Although DL models have been almost exclusively used for problems of image analysis and natural language processing, more traditional data sets, which arise in finance, science and engineering, such as spatial and temporal data can be efficiently analyzed using deep learning. Thus, DL provides an alternative for applications where traditional statistical techniques apply. There are a number of areas of future research for Statisticians. In particular, uncertainty quantification and model selection, such as architecture design, as well as algorithmic improvements and Bayesian deep learning. We hope this review will make DL models accessible for statisticians.

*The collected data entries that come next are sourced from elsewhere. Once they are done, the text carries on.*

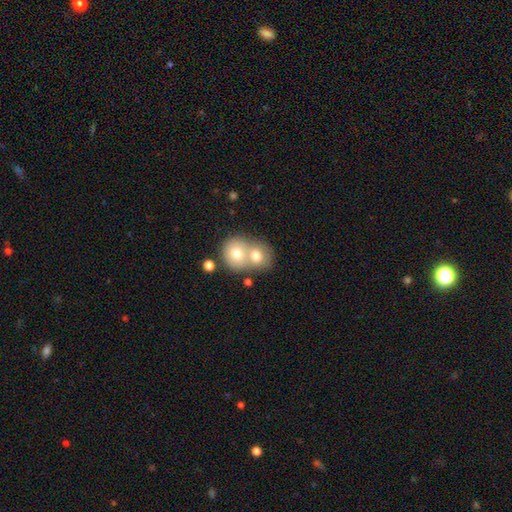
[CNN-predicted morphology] A smooth galaxy with no disk features (71%) that is round (71%). Merging: merger (69%).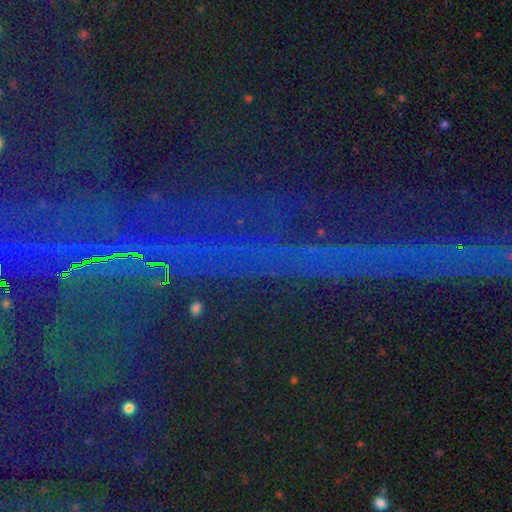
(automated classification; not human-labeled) A star or artifact, not a galaxy (86%).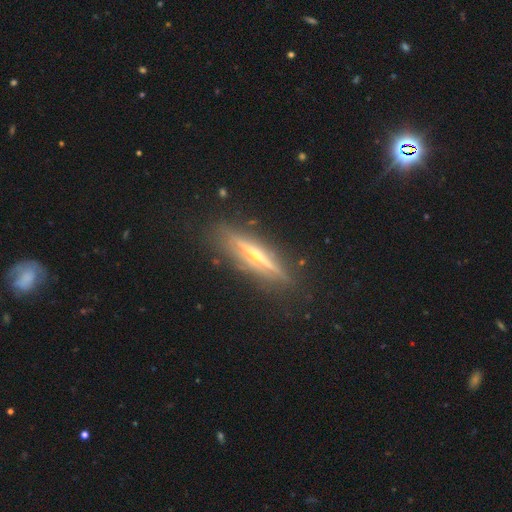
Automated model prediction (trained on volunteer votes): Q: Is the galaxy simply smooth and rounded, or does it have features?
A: featured or disk — 81%.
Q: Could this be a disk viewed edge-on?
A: yes — 96%.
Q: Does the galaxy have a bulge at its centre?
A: rounded — 85%.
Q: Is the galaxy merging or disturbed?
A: none — 85%.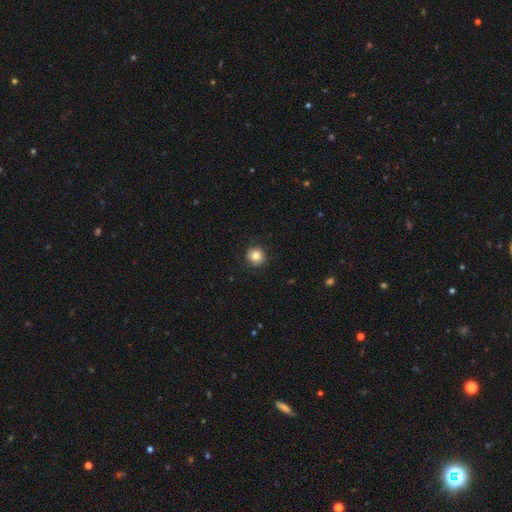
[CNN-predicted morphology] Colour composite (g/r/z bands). It shows a smooth galaxy with no disk features (83%) that is round (91%). Merging: none (87%).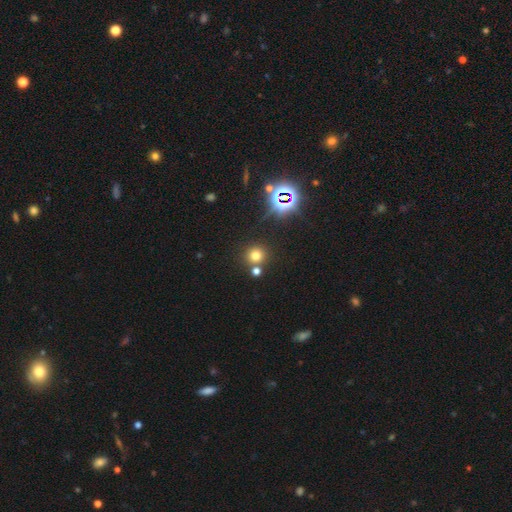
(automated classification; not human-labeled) A smooth galaxy with no disk features (68%) that is round (92%). Merging: none (74%).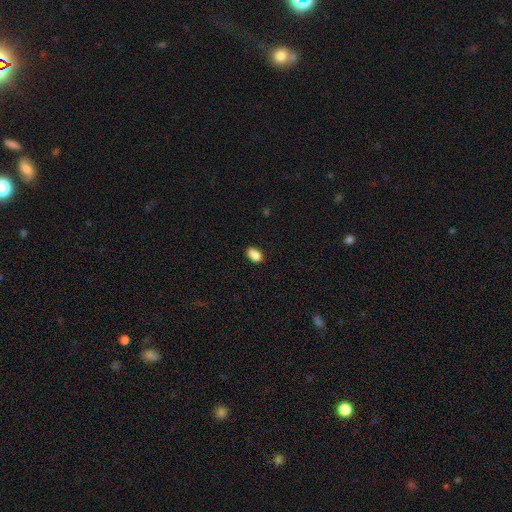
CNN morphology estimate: This appears to be a smooth galaxy with no disk features (84%) that is in between round and cigar-shaped (88%). Merging: none (64%).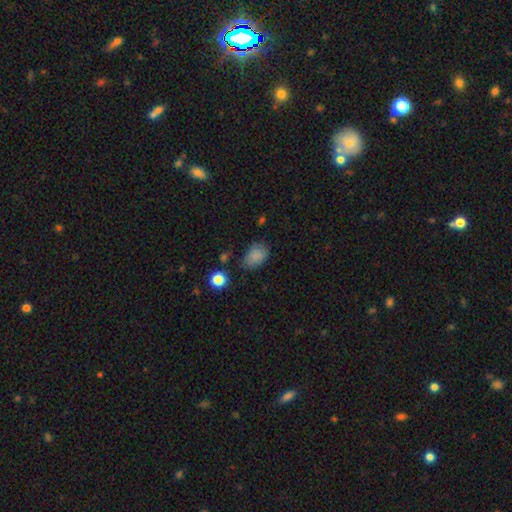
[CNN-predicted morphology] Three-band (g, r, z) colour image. It shows a smooth galaxy with no disk features (85%) that is in between round and cigar-shaped (83%). Merging: none (70%).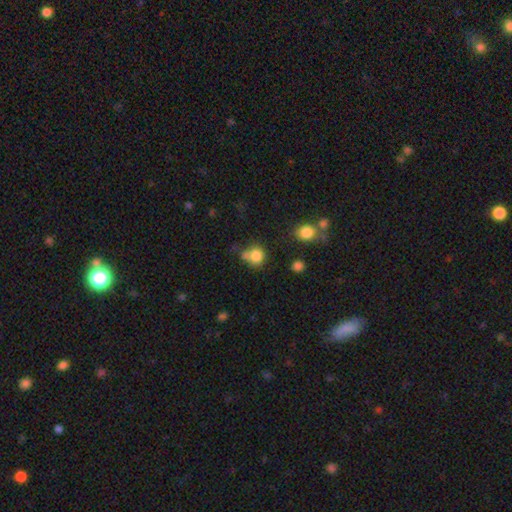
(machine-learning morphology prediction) Smooth or featured? Predicted: smooth (p=0.80). How rounded? Predicted: round (p=0.74). Merging? Predicted: none (p=0.47).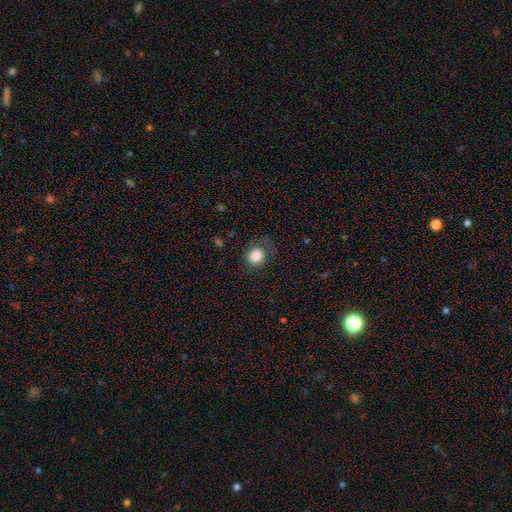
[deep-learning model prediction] smooth-or-featured: smooth: 85% | star or artifact: 9% | featured or disk: 6%
  how-rounded: round: 73% | in between: 27% | cigar-shaped: 1%
  merging: none: 68% | minor disturbance: 19% | major disturbance: 11% | merger: 1%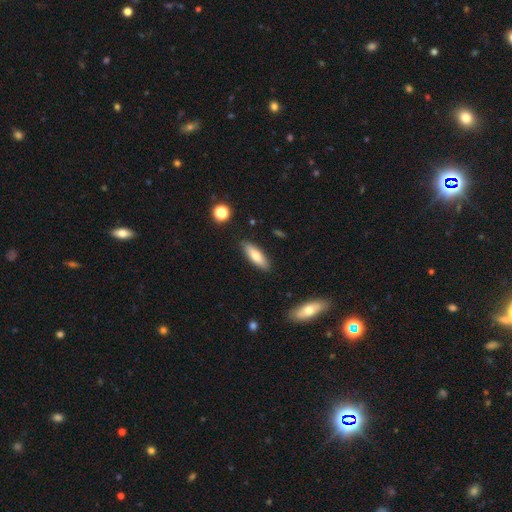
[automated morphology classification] Smooth or featured? smooth (74%)
How rounded? in between (53%)
Merging? none (87%)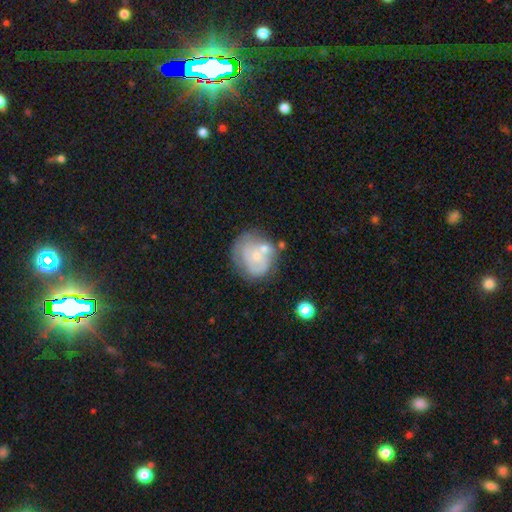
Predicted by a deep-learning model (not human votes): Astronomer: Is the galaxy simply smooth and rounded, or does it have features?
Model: featured or disk — 50% (runner-up: smooth, 42%).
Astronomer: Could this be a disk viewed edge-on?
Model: no — 98%.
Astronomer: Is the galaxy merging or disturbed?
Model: none — 42% (runner-up: minor disturbance, 24%).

In recent yeats neural networks and deep learning has re-emerged as a dominant technology for natural language processing (NLP), image analysis and reinforcement learning. The majority of applications use feed-forward neural network architectures such as convolutional neural networks and transformers. In this chapter we will focus on the feed-forward neural networks and their applications to regression and classification problems. We will also discuss the computational aspects of deep learning and its implementation in R and Python.

21.1 Introduction

Our goal is to provide a review of deep learning methods which provide insight into structured high-dimensional data. Rather than using shallow additive architectures common to most statistical models, deep learning uses layers of semi-affine input transformations to provide a predictive rule. Applying these layers of transformations leads to a set of attributes (or, features) to which probabilistic statistical methods can be applied. Thus, the best of both worlds can be achieved: scalable prediction rules fortified with uncertainty quantification, where sparse regularization finds the features.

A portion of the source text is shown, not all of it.